# EXERCISE DETAILS
Whenever a line in the data holds the string "controller", pull that line out.

● ● ●

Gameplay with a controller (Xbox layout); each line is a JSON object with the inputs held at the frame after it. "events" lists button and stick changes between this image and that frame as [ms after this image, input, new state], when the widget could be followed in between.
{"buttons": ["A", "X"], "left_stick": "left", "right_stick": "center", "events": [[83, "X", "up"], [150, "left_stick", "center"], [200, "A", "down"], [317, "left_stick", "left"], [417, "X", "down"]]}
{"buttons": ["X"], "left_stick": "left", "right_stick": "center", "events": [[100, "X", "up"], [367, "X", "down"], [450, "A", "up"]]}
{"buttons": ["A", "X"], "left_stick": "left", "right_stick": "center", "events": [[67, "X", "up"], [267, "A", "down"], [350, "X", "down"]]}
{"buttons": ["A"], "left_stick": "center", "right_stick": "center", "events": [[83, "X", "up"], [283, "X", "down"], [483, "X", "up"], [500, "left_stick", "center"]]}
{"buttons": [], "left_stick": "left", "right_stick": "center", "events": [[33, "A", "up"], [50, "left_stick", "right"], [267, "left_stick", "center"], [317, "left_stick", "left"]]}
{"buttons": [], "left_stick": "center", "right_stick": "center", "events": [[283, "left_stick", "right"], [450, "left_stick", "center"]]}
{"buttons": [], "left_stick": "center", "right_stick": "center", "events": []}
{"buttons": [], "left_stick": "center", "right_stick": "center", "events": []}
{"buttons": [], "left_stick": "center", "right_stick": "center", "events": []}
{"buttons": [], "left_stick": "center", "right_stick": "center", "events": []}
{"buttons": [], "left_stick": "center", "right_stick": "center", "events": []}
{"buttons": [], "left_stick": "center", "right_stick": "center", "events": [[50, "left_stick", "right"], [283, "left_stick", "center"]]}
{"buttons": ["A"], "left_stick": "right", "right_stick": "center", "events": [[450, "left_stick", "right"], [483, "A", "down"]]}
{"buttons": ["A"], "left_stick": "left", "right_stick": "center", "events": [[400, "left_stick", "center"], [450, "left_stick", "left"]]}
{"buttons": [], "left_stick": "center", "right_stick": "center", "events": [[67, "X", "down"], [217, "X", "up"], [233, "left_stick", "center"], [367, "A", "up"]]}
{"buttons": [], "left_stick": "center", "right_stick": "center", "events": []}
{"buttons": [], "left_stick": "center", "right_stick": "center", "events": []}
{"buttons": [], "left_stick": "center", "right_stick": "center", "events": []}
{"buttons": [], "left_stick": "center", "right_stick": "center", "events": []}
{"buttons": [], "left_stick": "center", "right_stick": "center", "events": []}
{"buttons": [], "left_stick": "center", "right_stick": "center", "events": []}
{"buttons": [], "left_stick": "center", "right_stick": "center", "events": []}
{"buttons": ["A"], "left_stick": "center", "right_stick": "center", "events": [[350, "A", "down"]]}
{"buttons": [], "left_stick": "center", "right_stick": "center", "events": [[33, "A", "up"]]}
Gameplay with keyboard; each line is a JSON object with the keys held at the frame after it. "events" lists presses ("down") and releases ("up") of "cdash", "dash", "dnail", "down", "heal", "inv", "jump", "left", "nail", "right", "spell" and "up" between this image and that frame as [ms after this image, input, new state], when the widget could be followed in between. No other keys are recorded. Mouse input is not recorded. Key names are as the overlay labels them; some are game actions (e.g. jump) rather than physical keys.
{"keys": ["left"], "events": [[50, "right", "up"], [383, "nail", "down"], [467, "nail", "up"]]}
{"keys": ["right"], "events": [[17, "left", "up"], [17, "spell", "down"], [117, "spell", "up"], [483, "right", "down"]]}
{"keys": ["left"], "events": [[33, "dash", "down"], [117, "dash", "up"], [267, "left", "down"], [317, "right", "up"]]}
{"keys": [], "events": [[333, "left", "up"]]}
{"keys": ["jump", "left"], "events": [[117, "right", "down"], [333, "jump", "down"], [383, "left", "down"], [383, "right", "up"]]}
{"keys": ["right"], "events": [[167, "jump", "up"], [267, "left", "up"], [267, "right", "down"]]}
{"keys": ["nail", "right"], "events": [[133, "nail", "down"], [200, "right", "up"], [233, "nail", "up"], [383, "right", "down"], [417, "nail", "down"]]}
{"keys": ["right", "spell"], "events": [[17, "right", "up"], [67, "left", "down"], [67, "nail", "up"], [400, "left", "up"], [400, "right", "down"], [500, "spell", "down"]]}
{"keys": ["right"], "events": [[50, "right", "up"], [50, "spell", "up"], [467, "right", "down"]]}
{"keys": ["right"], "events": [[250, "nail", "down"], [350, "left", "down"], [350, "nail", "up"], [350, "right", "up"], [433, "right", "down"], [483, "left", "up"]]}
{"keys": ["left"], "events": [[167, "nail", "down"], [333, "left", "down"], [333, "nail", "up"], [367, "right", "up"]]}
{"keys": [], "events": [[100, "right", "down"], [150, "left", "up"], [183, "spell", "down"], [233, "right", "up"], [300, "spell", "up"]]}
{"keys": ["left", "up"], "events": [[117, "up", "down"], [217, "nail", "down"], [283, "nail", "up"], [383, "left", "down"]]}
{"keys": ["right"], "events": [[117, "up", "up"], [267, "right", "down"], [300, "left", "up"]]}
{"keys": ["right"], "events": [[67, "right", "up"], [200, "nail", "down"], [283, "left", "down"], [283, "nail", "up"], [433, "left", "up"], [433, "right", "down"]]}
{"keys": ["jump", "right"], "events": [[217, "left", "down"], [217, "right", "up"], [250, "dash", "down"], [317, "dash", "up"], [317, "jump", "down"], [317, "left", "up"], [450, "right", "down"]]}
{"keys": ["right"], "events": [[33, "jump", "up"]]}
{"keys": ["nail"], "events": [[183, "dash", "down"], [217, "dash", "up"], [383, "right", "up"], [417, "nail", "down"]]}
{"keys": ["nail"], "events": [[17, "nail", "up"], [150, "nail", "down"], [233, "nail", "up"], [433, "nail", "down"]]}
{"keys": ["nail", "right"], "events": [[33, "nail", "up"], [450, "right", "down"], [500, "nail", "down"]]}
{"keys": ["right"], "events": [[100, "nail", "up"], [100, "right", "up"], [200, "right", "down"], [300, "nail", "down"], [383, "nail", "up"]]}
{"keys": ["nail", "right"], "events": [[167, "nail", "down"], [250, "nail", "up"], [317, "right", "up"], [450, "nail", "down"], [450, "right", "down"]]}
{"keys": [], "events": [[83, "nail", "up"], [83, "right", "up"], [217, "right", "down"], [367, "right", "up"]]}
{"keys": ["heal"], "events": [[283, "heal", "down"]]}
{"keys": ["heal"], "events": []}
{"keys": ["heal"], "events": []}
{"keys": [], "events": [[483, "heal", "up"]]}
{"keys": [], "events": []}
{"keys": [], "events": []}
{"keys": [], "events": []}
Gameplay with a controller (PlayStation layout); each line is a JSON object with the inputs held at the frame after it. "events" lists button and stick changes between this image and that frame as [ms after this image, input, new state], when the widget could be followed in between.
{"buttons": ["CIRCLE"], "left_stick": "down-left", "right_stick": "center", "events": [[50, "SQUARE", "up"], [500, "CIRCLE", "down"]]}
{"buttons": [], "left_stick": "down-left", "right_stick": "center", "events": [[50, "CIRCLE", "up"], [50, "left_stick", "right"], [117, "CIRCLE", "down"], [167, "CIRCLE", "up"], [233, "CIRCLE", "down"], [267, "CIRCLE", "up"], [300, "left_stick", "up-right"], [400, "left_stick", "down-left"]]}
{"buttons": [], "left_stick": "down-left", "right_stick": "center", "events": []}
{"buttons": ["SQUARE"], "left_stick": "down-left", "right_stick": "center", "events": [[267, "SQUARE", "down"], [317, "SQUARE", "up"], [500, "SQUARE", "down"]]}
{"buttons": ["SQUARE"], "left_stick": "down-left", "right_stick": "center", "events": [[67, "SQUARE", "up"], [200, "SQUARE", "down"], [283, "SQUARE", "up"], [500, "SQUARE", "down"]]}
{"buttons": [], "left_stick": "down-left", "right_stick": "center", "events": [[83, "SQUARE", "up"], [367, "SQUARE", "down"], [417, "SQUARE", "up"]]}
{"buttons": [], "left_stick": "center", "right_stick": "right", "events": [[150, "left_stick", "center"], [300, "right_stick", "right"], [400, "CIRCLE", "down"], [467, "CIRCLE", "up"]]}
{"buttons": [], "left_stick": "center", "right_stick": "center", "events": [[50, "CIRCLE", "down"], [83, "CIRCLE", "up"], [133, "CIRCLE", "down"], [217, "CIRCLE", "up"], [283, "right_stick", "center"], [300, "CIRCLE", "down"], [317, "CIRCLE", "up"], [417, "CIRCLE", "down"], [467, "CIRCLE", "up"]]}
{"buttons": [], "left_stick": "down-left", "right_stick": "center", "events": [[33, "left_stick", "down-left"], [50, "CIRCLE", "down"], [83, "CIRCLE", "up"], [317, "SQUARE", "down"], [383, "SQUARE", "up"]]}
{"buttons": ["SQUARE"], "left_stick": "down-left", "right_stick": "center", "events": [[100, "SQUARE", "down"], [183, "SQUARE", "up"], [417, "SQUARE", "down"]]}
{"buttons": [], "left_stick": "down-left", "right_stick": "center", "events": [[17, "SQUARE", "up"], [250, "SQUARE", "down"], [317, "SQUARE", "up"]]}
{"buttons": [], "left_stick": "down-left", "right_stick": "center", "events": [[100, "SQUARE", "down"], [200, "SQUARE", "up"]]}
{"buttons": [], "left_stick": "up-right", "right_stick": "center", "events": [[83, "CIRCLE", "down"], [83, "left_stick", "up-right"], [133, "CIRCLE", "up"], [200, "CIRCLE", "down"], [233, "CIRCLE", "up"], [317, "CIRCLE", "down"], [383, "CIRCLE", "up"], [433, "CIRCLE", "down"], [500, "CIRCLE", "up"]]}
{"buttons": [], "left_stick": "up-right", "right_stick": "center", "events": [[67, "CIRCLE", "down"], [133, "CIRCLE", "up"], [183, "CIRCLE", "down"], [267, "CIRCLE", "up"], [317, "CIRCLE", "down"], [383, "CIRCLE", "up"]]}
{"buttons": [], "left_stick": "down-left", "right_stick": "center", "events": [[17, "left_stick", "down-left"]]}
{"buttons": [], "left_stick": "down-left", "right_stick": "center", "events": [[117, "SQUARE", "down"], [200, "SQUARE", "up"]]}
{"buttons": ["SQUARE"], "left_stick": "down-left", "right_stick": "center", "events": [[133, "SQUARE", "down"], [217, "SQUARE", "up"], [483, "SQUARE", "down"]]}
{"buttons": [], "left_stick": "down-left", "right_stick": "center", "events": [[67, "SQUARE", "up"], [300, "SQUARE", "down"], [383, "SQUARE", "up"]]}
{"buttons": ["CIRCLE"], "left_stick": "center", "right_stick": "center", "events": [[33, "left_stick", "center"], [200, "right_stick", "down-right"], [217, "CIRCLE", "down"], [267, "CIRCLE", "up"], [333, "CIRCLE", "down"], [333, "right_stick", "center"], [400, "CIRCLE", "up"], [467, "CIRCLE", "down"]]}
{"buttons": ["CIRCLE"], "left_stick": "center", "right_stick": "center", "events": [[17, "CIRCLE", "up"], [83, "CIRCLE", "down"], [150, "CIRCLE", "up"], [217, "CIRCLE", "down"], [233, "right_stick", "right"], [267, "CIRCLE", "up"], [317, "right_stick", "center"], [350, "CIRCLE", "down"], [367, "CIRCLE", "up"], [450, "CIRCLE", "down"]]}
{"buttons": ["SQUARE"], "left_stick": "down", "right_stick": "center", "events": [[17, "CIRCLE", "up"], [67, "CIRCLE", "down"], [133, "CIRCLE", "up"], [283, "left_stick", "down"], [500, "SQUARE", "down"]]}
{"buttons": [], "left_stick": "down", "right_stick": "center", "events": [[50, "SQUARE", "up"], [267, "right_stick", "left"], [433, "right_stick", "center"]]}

● ● ●

# WRITTEN ANSWER
Gameplay with a controller (Xbox layout); each line is a JSON object with the inputs held at the frame after it. "events" lists button and stick changes between this image and that frame as [ms after this image, input, new state], when the widget could be followed in between.
Gameplay with a controller (PlayStation layout); each line is a JSON object with the inputs held at the frame after it. "events" lists button and stick changes between this image and that frame as [ms after this image, input, new state], when the widget could be followed in between.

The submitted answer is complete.